===== Dataset records

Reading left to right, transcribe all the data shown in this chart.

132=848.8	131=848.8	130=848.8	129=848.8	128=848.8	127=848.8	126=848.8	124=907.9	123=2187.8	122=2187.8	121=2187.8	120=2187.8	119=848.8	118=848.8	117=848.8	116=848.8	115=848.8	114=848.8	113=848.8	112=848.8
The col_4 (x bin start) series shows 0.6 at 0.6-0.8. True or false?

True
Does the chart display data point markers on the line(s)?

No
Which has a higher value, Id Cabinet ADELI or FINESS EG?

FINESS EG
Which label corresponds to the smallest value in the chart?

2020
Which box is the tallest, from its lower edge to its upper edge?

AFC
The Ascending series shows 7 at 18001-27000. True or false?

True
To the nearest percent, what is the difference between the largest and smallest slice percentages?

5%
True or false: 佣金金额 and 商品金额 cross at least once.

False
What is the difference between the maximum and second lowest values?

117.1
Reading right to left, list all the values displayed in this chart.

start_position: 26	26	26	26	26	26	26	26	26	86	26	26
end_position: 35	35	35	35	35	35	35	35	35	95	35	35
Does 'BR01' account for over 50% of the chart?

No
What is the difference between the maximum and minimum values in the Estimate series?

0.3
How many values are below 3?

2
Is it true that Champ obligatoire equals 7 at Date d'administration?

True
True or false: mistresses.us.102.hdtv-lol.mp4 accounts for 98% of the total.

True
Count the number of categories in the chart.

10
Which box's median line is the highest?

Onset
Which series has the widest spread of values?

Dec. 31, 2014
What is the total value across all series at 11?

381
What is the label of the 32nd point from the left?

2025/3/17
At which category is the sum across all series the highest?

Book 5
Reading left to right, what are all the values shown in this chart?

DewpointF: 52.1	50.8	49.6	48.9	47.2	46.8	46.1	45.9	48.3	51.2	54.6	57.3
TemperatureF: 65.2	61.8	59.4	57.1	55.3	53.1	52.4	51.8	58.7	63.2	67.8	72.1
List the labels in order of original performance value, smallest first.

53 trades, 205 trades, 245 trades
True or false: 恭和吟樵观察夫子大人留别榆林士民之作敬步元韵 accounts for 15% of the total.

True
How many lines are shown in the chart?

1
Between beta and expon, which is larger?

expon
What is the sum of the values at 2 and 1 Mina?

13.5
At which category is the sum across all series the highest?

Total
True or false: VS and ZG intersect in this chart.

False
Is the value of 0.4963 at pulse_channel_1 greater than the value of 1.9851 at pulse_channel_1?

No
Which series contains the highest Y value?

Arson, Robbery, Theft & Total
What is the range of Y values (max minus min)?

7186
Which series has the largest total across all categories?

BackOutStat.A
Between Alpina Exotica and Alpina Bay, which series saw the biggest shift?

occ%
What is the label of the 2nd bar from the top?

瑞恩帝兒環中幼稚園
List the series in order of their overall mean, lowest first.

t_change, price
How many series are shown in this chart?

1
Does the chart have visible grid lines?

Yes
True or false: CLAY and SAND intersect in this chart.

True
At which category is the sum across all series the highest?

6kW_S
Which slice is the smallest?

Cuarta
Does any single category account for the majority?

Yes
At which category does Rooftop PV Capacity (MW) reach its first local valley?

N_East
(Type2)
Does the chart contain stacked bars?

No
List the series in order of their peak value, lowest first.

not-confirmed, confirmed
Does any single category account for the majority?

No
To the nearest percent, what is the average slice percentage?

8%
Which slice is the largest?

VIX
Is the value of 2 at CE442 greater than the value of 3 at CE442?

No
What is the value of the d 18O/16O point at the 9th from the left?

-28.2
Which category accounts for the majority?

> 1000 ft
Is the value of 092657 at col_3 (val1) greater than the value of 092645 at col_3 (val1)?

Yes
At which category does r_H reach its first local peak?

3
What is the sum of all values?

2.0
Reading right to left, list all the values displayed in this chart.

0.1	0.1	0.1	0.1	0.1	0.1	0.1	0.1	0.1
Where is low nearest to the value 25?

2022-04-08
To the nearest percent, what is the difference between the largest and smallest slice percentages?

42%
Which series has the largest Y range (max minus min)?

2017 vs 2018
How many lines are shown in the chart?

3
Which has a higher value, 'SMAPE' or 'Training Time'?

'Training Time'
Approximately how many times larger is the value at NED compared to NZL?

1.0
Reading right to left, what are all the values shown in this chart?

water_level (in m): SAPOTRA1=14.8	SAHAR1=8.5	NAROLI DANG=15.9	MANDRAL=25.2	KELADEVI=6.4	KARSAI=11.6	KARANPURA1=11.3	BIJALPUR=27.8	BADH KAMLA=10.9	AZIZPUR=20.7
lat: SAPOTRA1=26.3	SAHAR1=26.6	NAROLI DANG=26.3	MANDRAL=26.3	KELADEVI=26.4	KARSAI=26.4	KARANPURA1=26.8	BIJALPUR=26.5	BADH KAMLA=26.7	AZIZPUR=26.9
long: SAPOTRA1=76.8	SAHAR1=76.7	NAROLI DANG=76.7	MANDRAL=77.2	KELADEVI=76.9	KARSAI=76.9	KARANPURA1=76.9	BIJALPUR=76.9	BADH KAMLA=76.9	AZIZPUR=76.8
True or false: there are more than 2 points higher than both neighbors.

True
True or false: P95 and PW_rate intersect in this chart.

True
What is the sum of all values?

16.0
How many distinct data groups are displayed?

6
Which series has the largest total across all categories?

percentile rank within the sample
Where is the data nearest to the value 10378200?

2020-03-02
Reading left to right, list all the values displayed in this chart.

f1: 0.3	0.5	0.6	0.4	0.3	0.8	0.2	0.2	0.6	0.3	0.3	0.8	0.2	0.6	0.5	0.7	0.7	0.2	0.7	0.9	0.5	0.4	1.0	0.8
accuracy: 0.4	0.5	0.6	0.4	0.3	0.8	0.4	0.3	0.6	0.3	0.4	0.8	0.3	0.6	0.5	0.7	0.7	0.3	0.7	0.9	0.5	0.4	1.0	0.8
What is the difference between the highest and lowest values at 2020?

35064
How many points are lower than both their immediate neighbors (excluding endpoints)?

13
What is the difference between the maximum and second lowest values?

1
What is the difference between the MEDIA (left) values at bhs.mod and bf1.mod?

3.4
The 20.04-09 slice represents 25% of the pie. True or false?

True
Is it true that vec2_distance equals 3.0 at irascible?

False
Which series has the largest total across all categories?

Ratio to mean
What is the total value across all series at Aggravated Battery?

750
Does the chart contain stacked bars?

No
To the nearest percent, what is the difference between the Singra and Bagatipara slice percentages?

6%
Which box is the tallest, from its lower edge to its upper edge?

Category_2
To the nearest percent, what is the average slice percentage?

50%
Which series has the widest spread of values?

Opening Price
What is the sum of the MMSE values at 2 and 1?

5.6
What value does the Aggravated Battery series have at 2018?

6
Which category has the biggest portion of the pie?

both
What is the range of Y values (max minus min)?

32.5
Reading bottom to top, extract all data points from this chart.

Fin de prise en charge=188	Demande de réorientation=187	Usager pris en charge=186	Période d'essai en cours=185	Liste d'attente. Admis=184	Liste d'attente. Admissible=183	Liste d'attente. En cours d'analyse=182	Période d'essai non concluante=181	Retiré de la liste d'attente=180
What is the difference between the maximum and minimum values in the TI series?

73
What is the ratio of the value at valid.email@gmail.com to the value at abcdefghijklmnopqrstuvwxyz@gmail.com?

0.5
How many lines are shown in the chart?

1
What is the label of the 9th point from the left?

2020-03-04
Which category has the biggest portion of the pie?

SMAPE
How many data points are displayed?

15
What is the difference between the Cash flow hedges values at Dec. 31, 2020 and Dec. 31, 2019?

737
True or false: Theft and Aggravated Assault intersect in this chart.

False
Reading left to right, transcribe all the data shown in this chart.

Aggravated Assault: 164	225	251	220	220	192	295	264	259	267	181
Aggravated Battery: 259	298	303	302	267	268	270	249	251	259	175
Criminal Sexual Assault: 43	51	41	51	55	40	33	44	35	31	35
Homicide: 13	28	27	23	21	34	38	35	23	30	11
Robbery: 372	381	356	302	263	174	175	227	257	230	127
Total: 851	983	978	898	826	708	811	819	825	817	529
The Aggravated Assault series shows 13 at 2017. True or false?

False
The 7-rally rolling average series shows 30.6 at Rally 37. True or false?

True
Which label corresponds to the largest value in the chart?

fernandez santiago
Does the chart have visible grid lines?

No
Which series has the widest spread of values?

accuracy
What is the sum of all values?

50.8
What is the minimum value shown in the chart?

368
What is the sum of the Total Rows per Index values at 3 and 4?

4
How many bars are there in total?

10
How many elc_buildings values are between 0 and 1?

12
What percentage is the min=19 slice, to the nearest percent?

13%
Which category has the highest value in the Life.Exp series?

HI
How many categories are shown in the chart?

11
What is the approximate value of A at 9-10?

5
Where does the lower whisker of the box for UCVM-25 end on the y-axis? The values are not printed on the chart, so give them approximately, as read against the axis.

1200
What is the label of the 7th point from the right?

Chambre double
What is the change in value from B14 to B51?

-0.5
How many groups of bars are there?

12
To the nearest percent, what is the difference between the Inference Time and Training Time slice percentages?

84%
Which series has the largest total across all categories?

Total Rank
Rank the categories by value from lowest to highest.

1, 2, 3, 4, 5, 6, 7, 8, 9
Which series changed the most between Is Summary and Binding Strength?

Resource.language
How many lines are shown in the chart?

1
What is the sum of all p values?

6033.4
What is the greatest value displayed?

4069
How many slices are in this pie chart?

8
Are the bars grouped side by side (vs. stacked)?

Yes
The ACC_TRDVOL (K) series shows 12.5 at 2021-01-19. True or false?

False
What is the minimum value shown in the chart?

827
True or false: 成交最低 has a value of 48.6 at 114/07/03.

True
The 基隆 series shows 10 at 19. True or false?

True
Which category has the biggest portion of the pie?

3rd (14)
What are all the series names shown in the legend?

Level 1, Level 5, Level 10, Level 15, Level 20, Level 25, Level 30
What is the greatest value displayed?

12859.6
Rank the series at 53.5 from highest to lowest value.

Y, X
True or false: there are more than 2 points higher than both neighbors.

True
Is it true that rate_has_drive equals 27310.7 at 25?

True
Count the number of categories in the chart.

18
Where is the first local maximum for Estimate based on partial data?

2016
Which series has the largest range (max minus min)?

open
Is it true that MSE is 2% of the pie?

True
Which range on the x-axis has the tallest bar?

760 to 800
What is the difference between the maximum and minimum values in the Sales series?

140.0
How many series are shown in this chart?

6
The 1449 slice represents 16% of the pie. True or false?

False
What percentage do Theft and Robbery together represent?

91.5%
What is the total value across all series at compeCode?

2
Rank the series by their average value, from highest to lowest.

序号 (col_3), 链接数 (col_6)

==========

> _Task objective_:
Could you arrange the lines above as a numbered list, starting with the first one and stopping after the line that contains "The col_4 (x", with blank lines left out?

> _Reply to the exercise_:
1. Reading left to right, transcribe all the data shown in this chart.
2. 132=848.8	131=848.8	130=848.8	129=848.8	128=848.8	127=848.8	126=848.8	124=907.9	123=2187.8	122=2187.8	121=2187.8	120=2187.8	119=848.8	118=848.8	117=848.8	116=848.8	115=848.8	114=848.8	113=848.8	112=848.8
3. The col_4 (x bin start) series shows 0.6 at 0.6-0.8. True or false?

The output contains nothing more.